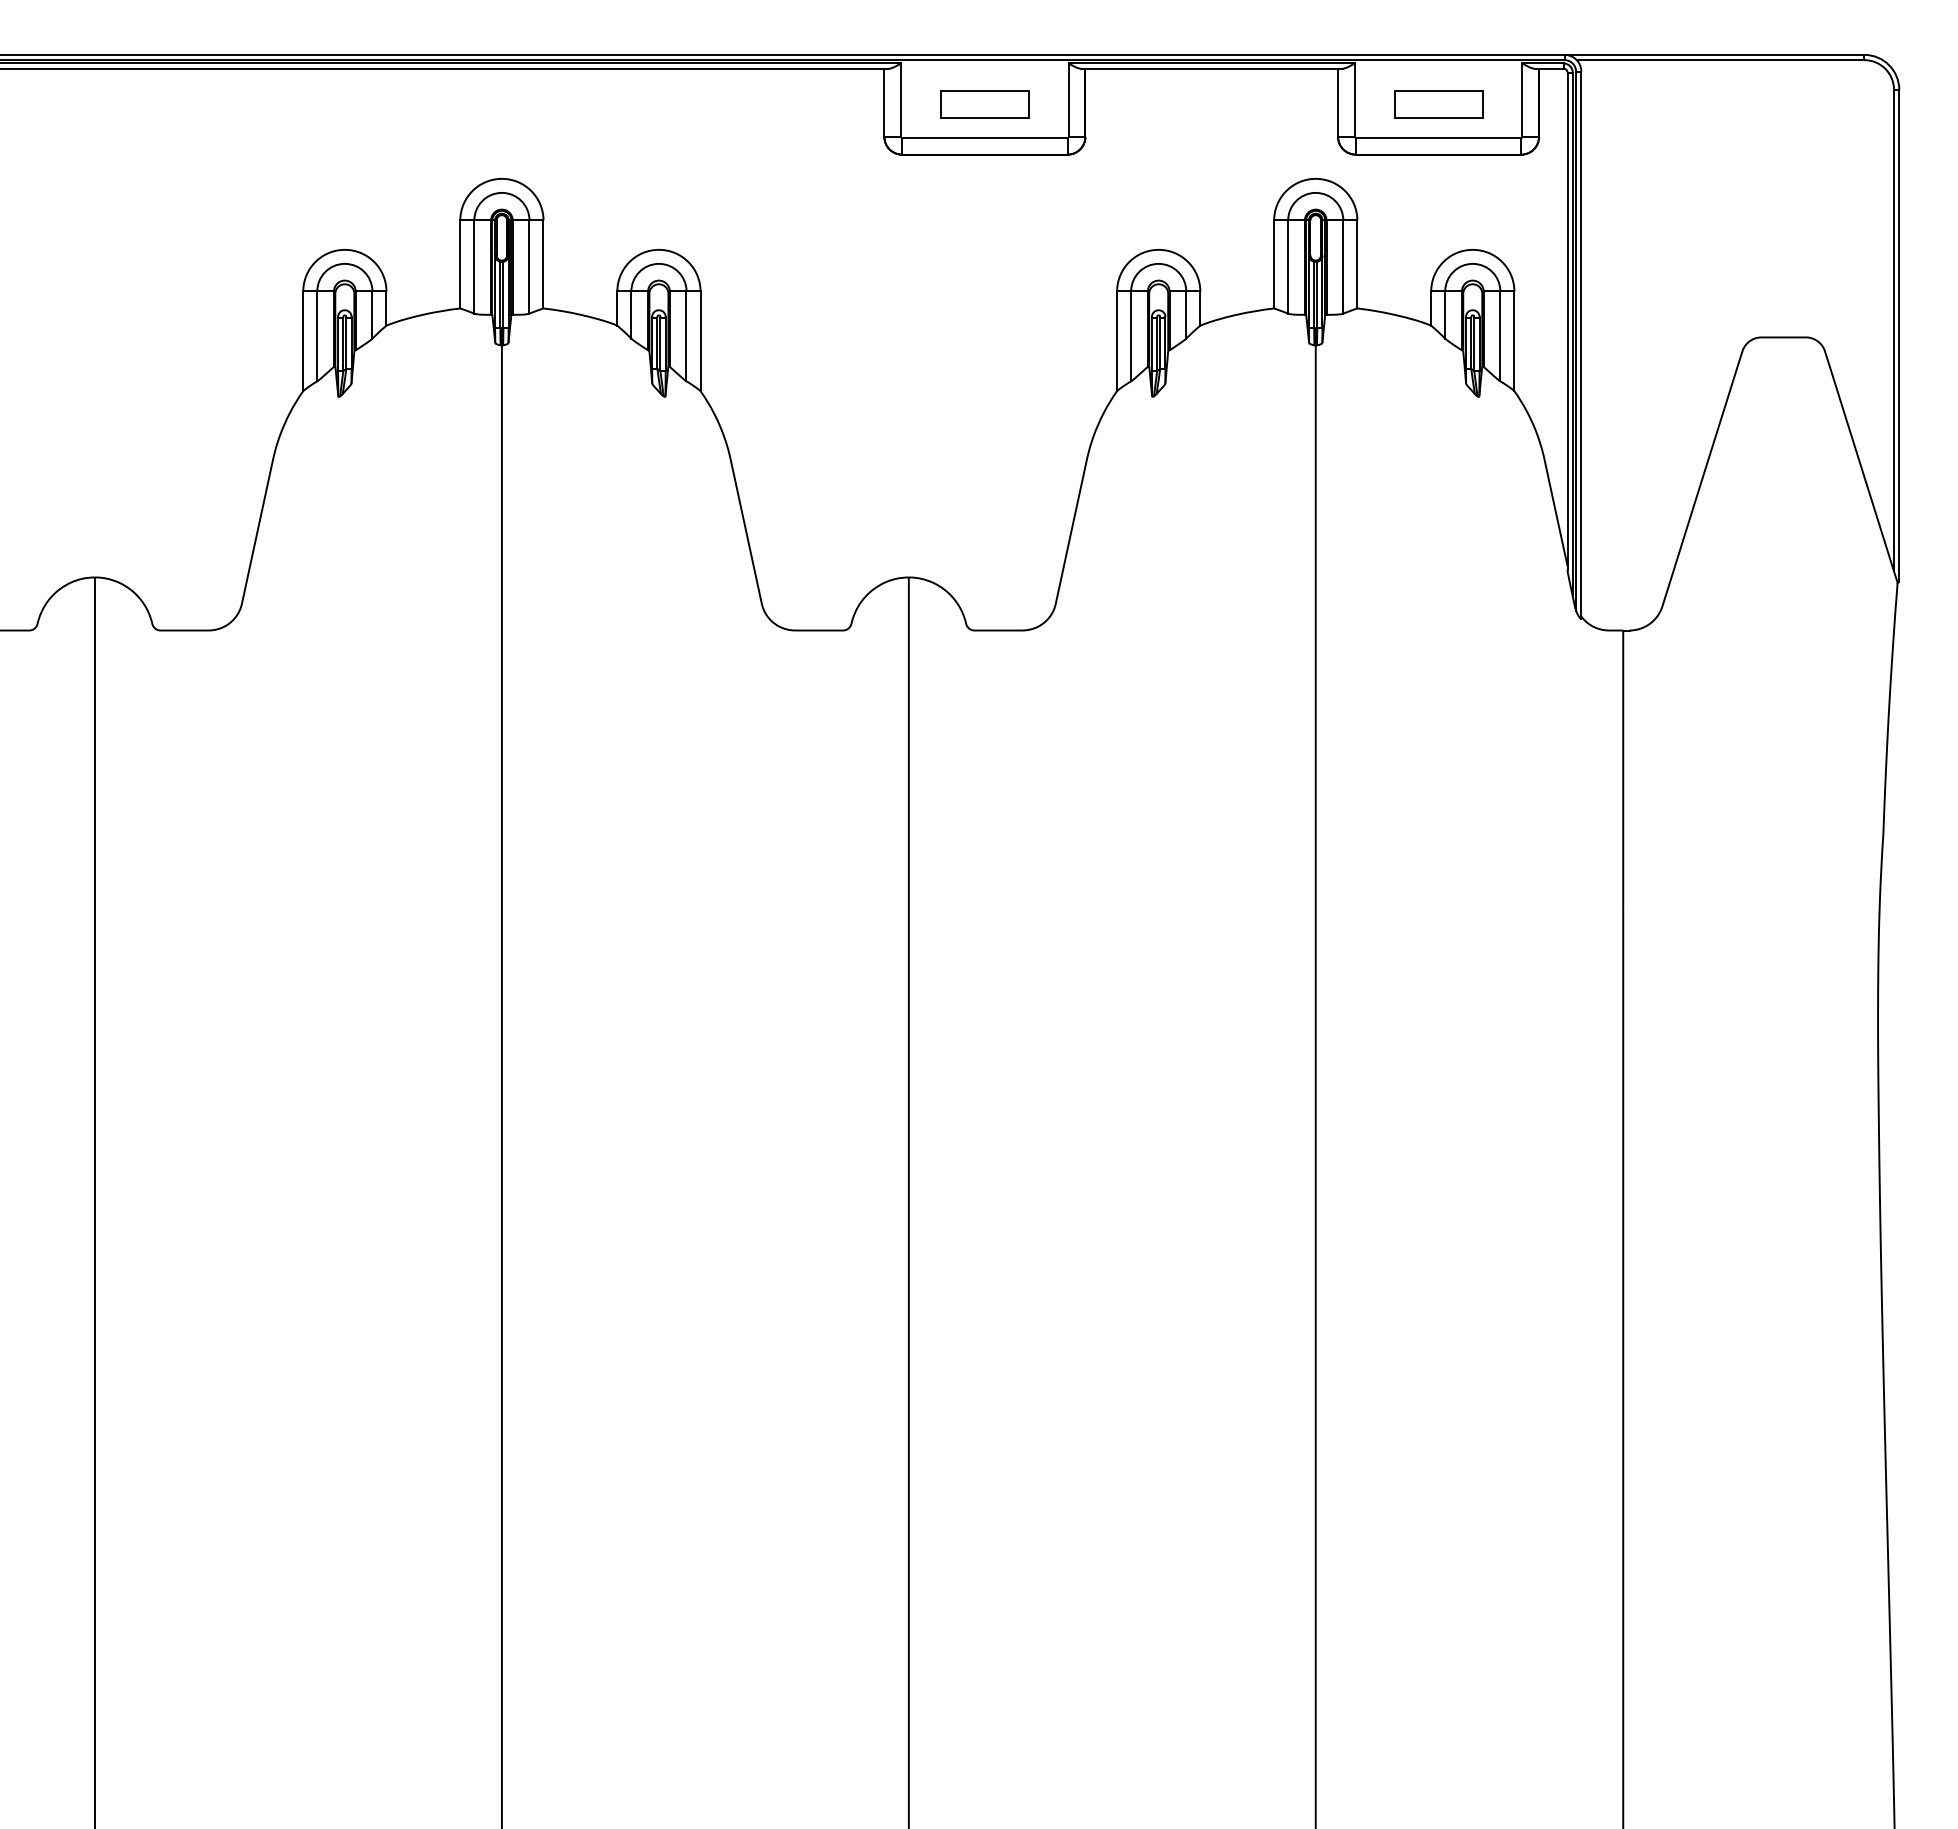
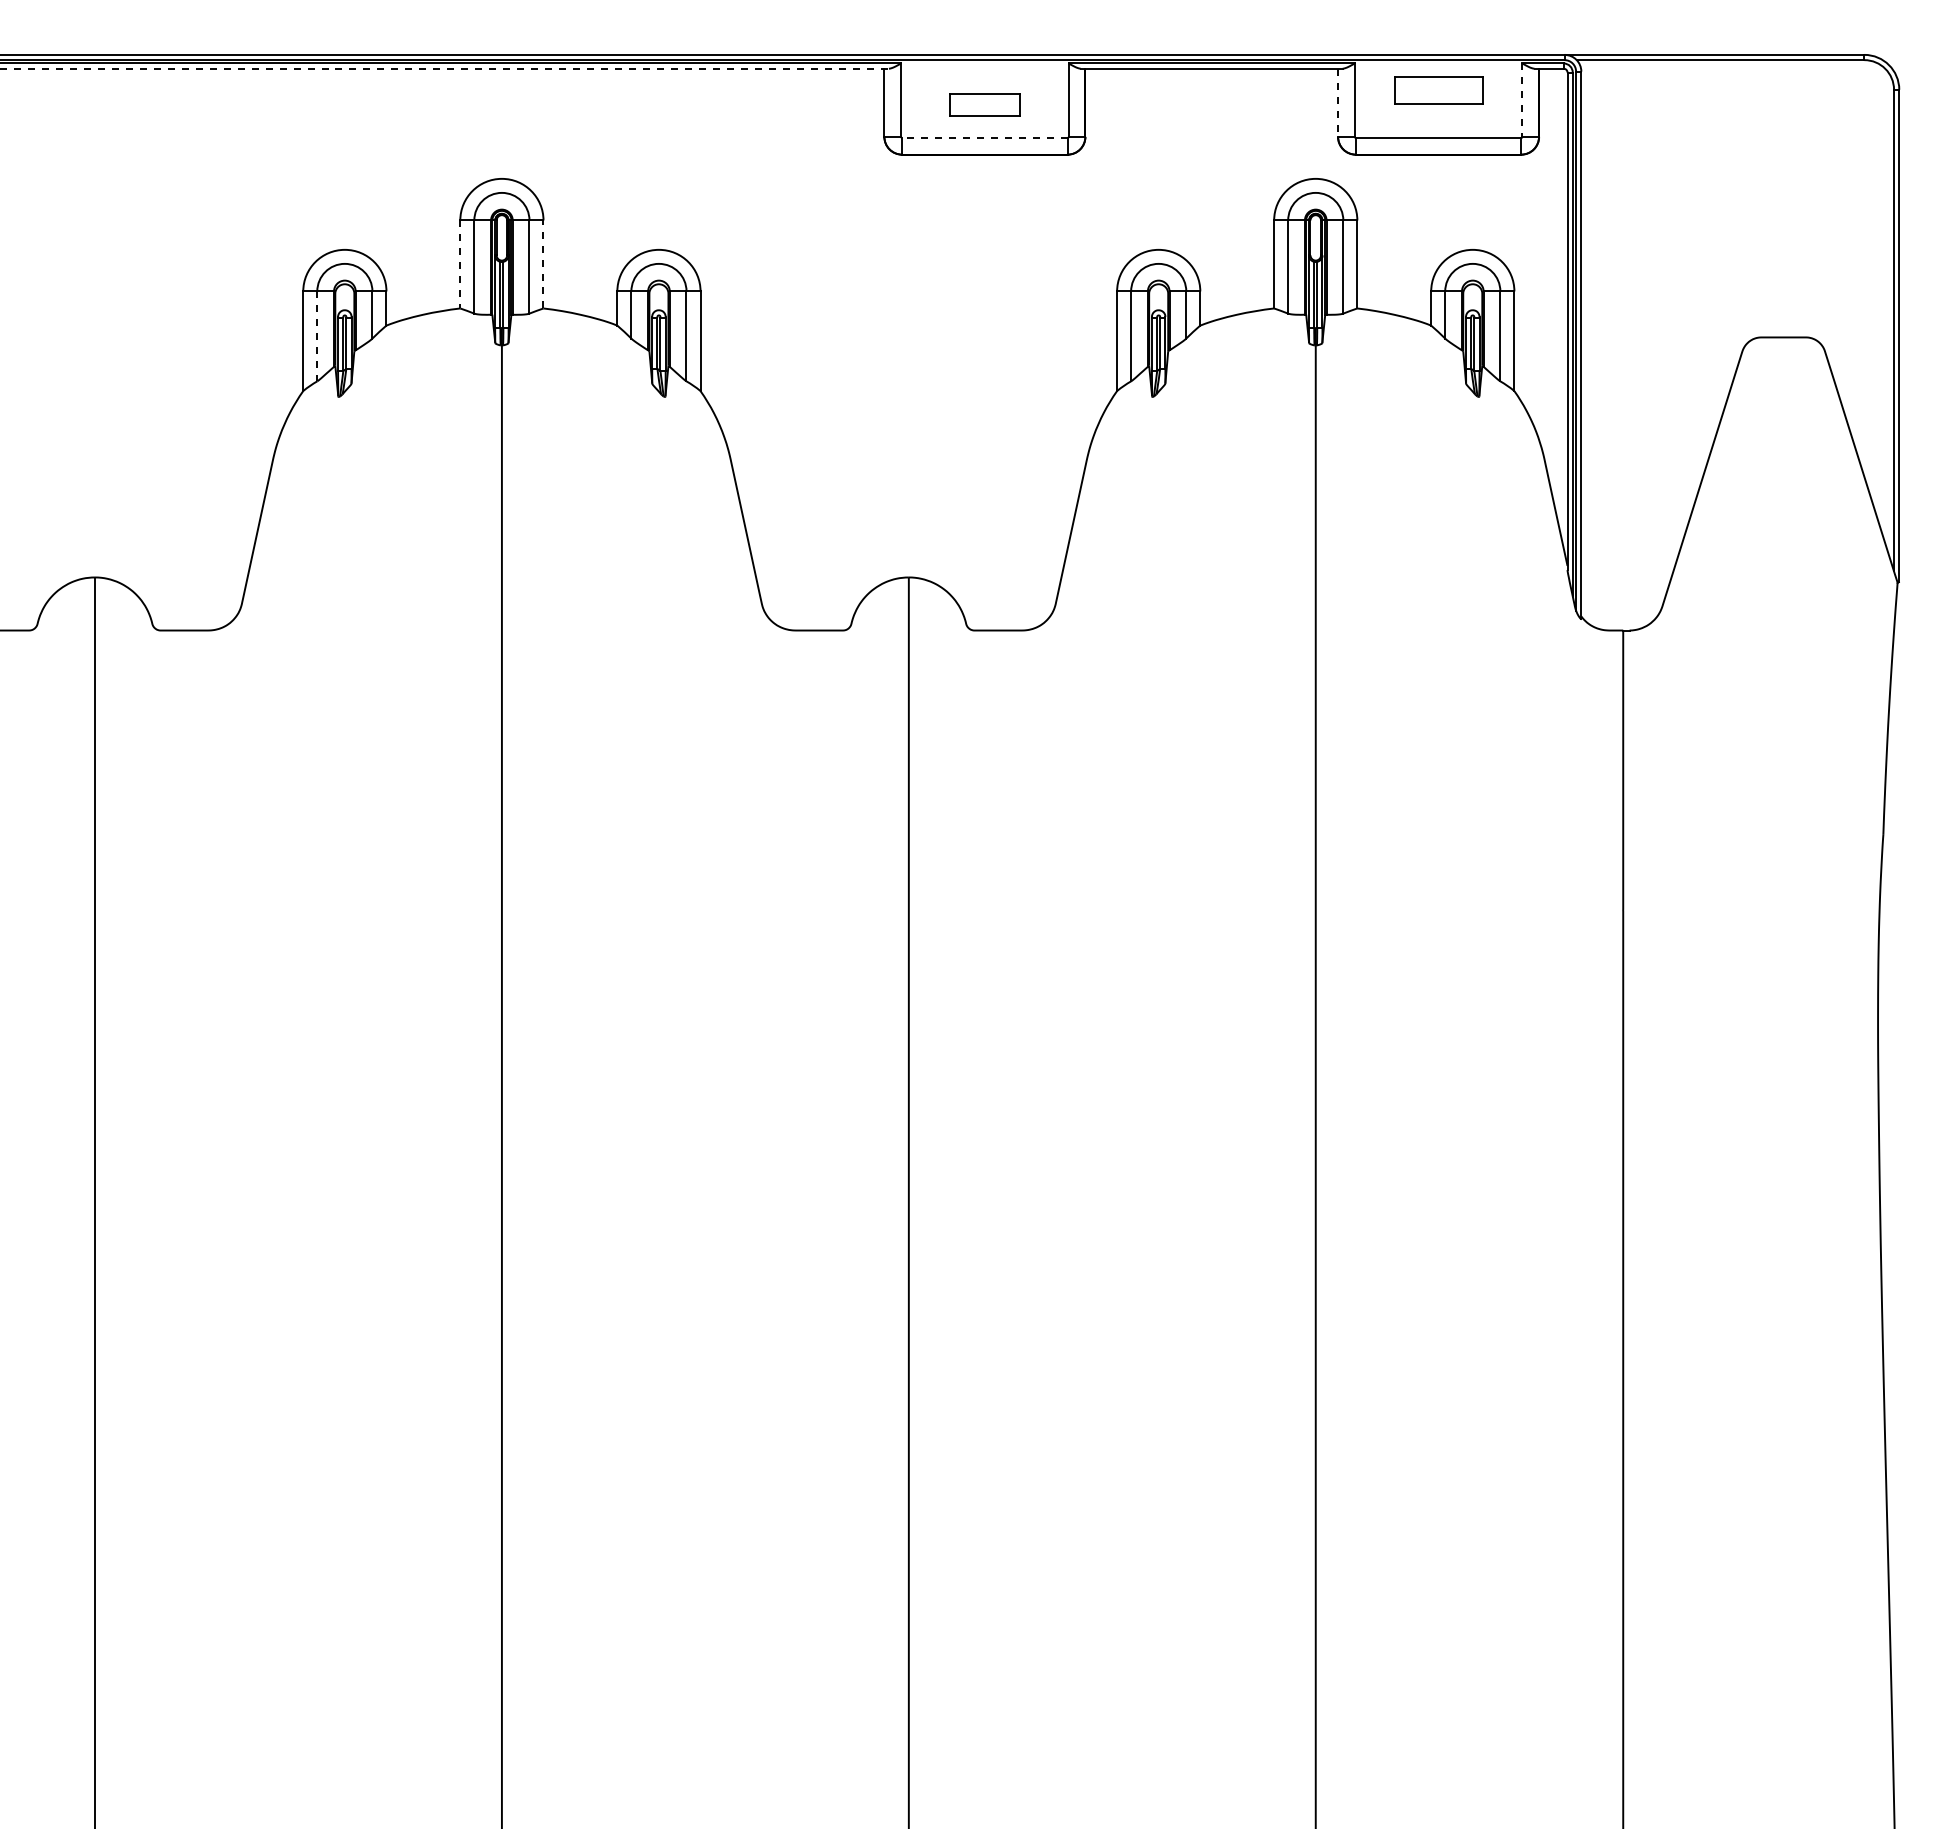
line at (444, 68): solid -> dashed
line at (1522, 100): solid -> dashed
line at (1338, 103): solid -> dashed
part at (984, 104) size: 90x29 px -> 72x24 px
part at (1438, 104) position: (1438, 104) -> (1438, 90)
line at (984, 137): solid -> dashed
line at (543, 263): solid -> dashed
line at (460, 264): solid -> dashed
line at (317, 336): solid -> dashed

..............................

To do: Change every "dashed" in the listing to "dotted", keeping everything else the same, and leave the pictures out of your answer.

Exercise answer:
line at (444, 68): solid -> dotted
line at (1522, 100): solid -> dotted
line at (1338, 103): solid -> dotted
part at (984, 104) size: 90x29 px -> 72x24 px
part at (1438, 104) position: (1438, 104) -> (1438, 90)
line at (984, 137): solid -> dotted
line at (543, 263): solid -> dotted
line at (460, 264): solid -> dotted
line at (317, 336): solid -> dotted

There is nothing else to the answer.